BEGIN Available data

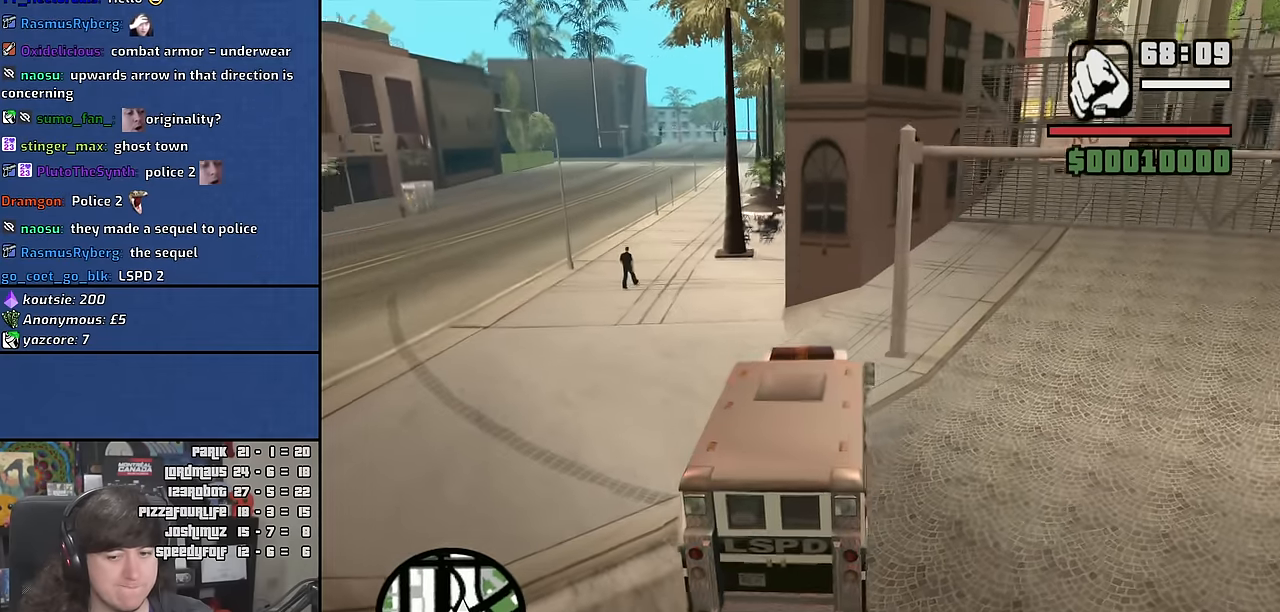
{"keys": ["a", "w"], "mouse": [], "events": []}
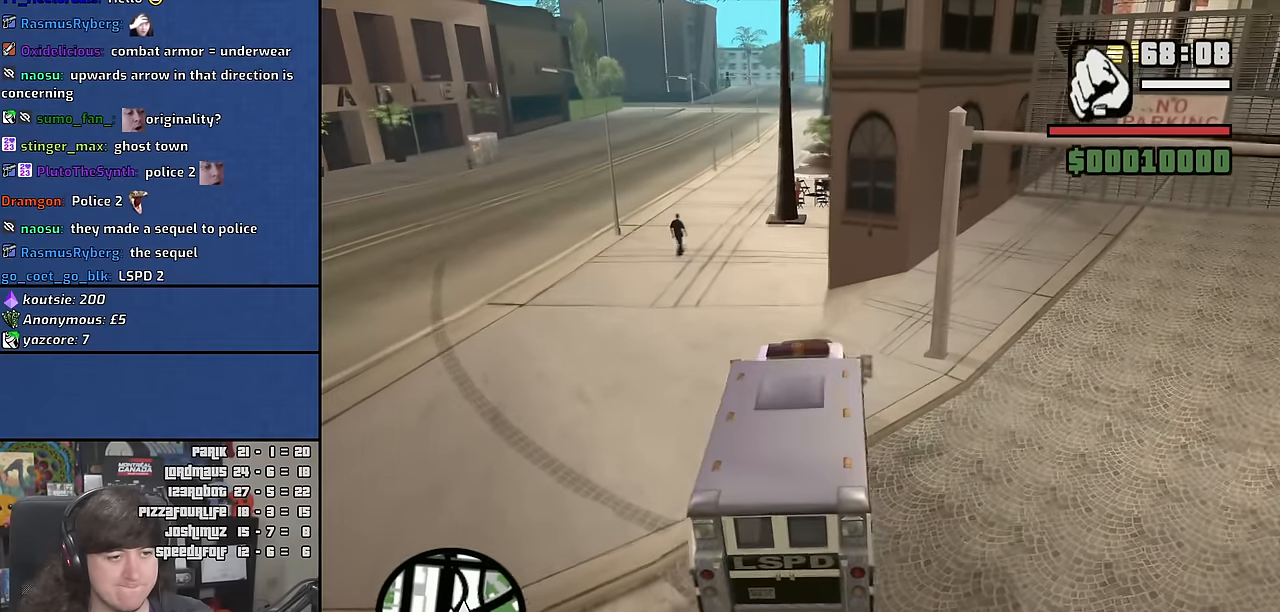
{"keys": ["w"], "mouse": [], "events": [[184, "a", "up"]]}
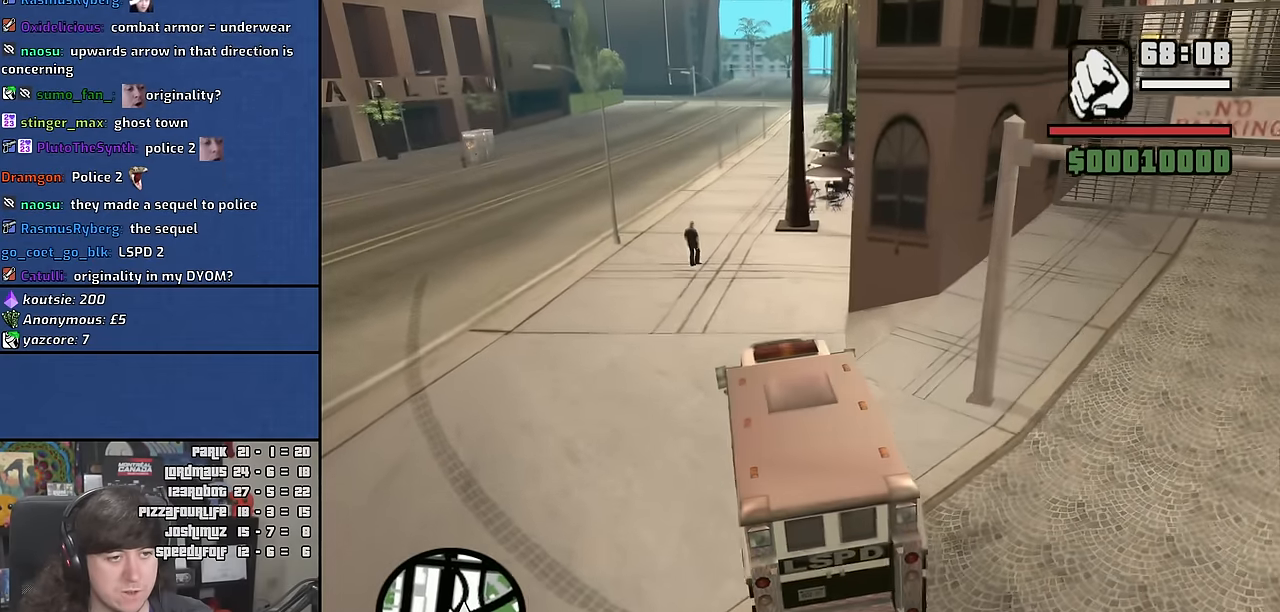
{"keys": ["d", "w"], "mouse": [], "events": [[84, "d", "down"], [234, "d", "up"], [384, "d", "down"]]}
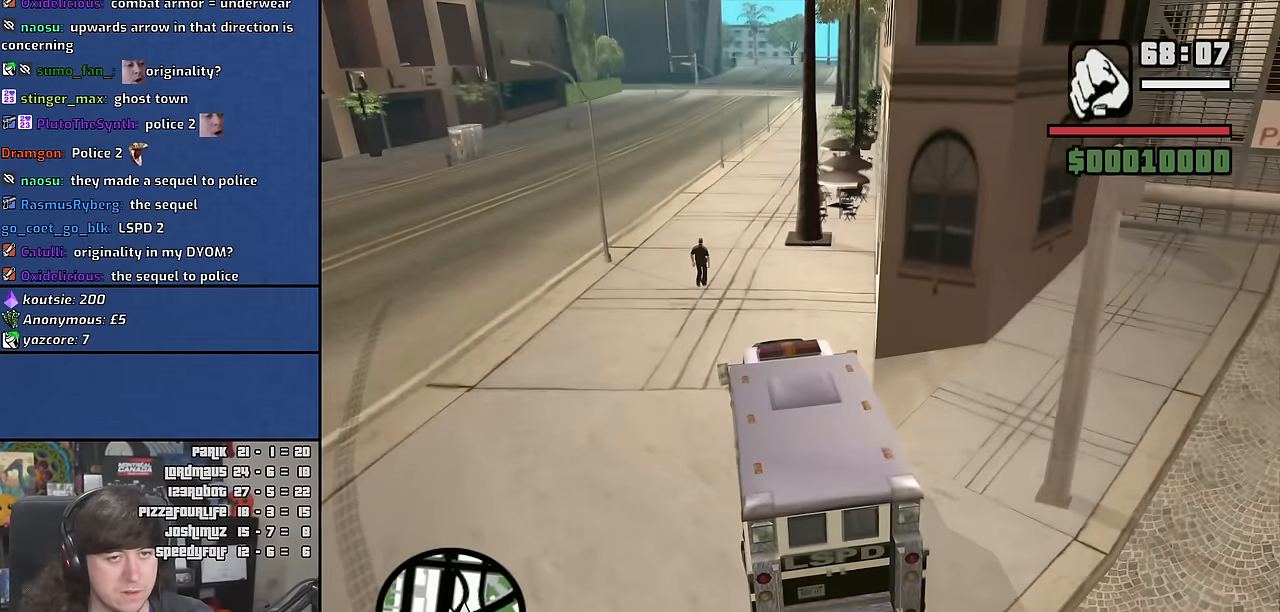
{"keys": ["w"], "mouse": [], "events": [[34, "d", "up"], [184, "d", "down"], [267, "d", "up"]]}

END Available data

_Your instructions_. From the listing above, copy out each line where the word "down" appears.

_Result below_.
{"keys": ["d", "w"], "mouse": [], "events": [[84, "d", "down"], [234, "d", "up"], [384, "d", "down"]]}
{"keys": ["w"], "mouse": [], "events": [[34, "d", "up"], [184, "d", "down"], [267, "d", "up"]]}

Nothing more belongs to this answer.